Regarding velocity... Pictures for those who don’t read. All 180gn .308 bullets. I’m the messenger, if you question the study contact the author. PRM-out.

“Possibly the most significant study on terminal performance of the last many years, from the perspective of the sportsman (if not that of the defense analyst), was documented in the June 1998 issue of Handloader magazine (Gary Sciuchetti, "The Best Hunting Bullet", No. 193, pp. 40 - 44). The author conducted an exhaustive and apparently well considered analysis of .308 caliber 180 grain bullets.
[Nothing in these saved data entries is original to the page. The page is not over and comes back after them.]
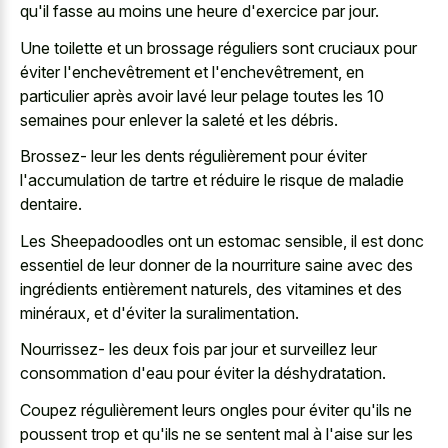
qu'il fasse au moins une heure d'exercice par jour.
Une toilette et un brossage réguliers sont cruciaux pour
éviter l'enchevêtrement et l'enchevêtrement, en
particulier après avoir lavé leur pelage toutes les 10
semaines pour enlever la saleté et les débris.
Brossez- leur les dents régulièrement pour éviter
l'accumulation de tartre et réduire le risque de maladie
dentaire.
Les Sheepadoodles ont un estomac sensible, il est donc
essentiel de leur donner de la nourriture saine avec des
ingrédients entièrement naturels, des vitamines et des
minéraux, et d'éviter la suralimentation.
Nourrissez- les deux fois par jour et surveillez leur
consommation d'eau pour éviter la déshydratation.
Coupez régulièrement leurs ongles pour éviter qu'ils ne
poussent trop et qu'ils ne se sentent mal à l'aise sur les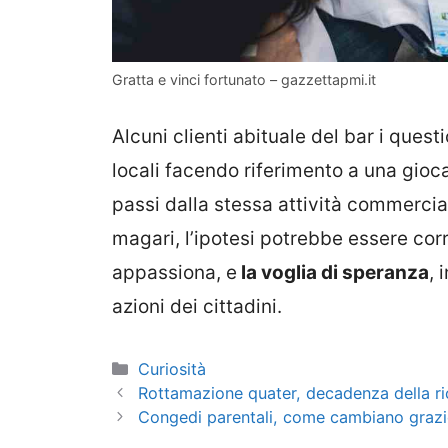
Gratta e vinci fortunato – gazzettapmi.it
Alcuni clienti abituale del bar i quest
locali facendo riferimento a una gioca
passi dalla stessa attività commercia
magari, l’ipotesi potrebbe essere corr
appassiona, e
la voglia di speranza
, 
azioni dei cittadini.
Categorie
Curiosità
Rottamazione quater, decadenza della rich
Congedi parentali, come cambiano grazi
His results are a little startling.”

“Perhaps the most striking observation from this penetration data is that increasing velocity has a detrimental effect on penetration for nearly all bullets over the entire velocity range of interest.”

“Although some scientifically minded individuals may object to the test media used (saturated phonebooks), the author prudently tested a variety of media under different conditions and correlated these to shots made into deer cadavers along several shotlines of interest to the hunter.”
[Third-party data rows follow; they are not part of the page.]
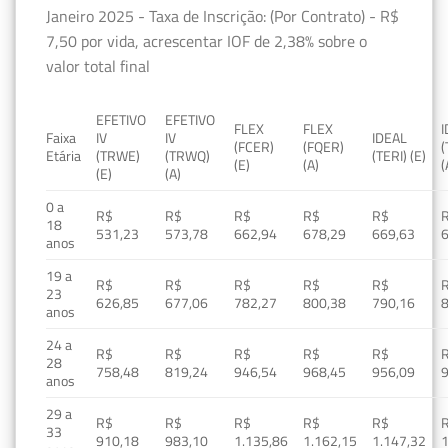
Janeiro 2025 - Taxa de Inscrição: (Por Contrato) - R$
7,50 por vida, acrescentar IOF de 2,38% sobre o
valor total final
EFETIVO
EFETIVO
FLEX
FLEX
Faixa
IV
IV
IDEAL
(FCER)
(FQER)
(
Etária
(TRWE)
(TRWQ)
(TERI) (E)
(E)
(A)
(
(E)
(A)
0 a
R$
R$
R$
R$
R$
18
531,23
573,78
662,94
678,29
669,63
anos
19 a
R$
R$
R$
R$
R$
23
626,85
677,06
782,27
800,38
790,16
anos
24 a
R$
R$
R$
R$
R$
28
758,48
819,24
946,54
968,45
956,09
anos
29 a
R$
R$
R$
R$
R$
33
910,18
983,10
1.135,86
1.162,15
1.147,32
1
“The second very interesting trend that immediately leaps out in looking at these data is that nearly all of these types of bullets, simple gilding metal designs, bonded bullets and monolithics alike, exhibit highly erratic behavior as impact velocities approach and descend below ~2000 fps. ”
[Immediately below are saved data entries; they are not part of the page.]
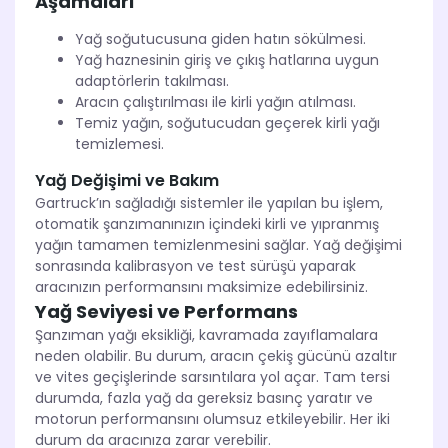
Aşamaları
Yağ soğutucusuna giden hatın sökülmesi.
Yağ haznesinin giriş ve çıkış hatlarına uygun
adaptörlerin takılması.
Aracın çalıştırılması ile kirli yağın atılması.
Temiz yağın, soğutucudan geçerek kirli yağı
temizlemesi.
Yağ Değişimi ve Bakım
Gartruck’ın sağladığı sistemler ile yapılan bu işlem,
otomatik şanzımanınızın içindeki kirli ve yıpranmış
yağın tamamen temizlenmesini sağlar. Yağ değişimi
sonrasında kalibrasyon ve test sürüşü yaparak
aracınızın performansını maksimize edebilirsiniz.
Yağ Seviyesi ve Performans
Şanzıman yağı eksikliği, kavramada zayıflamalara
neden olabilir. Bu durum, aracın çekiş gücünü azaltır
ve vites geçişlerinde sarsıntılara yol açar. Tam tersi
durumda, fazla yağ da gereksiz basınç yaratır ve
motorun performansını olumsuz etkileyebilir. Her iki
durum da aracınıza zarar verebilir.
“While for some loads the rapidity of death may be improved by high velocity (from, say 2200 fps to 3000 fps), the practical lethality of modern weapons has not really increased significantly, merely their effective range. We're not speaking of whether or not these loads are lethal, merely how quickly.”

- Commercial brands are the Federal, Remington and Winchester soft point lead-core, gilding-metal jacketed bullets;
- Conventional bullets are a larger set comprised of simple gilding-metal jacketed, lead-core design offered by the reloading suppliers Hornady, Sierra and Speer, as well as the major ammunition makers;
- Premium bullets are the major brand controlled expansion designs without bonded cores, such as the Barnes X, Speer Grand Slam, Nosler Partition and Winchester Fail-Safe;
- Custom bonded bullets are heavy-jacketed, lead-core controlled expansion designs by custom manufacturers that all feature a lead core bonded to the jacket.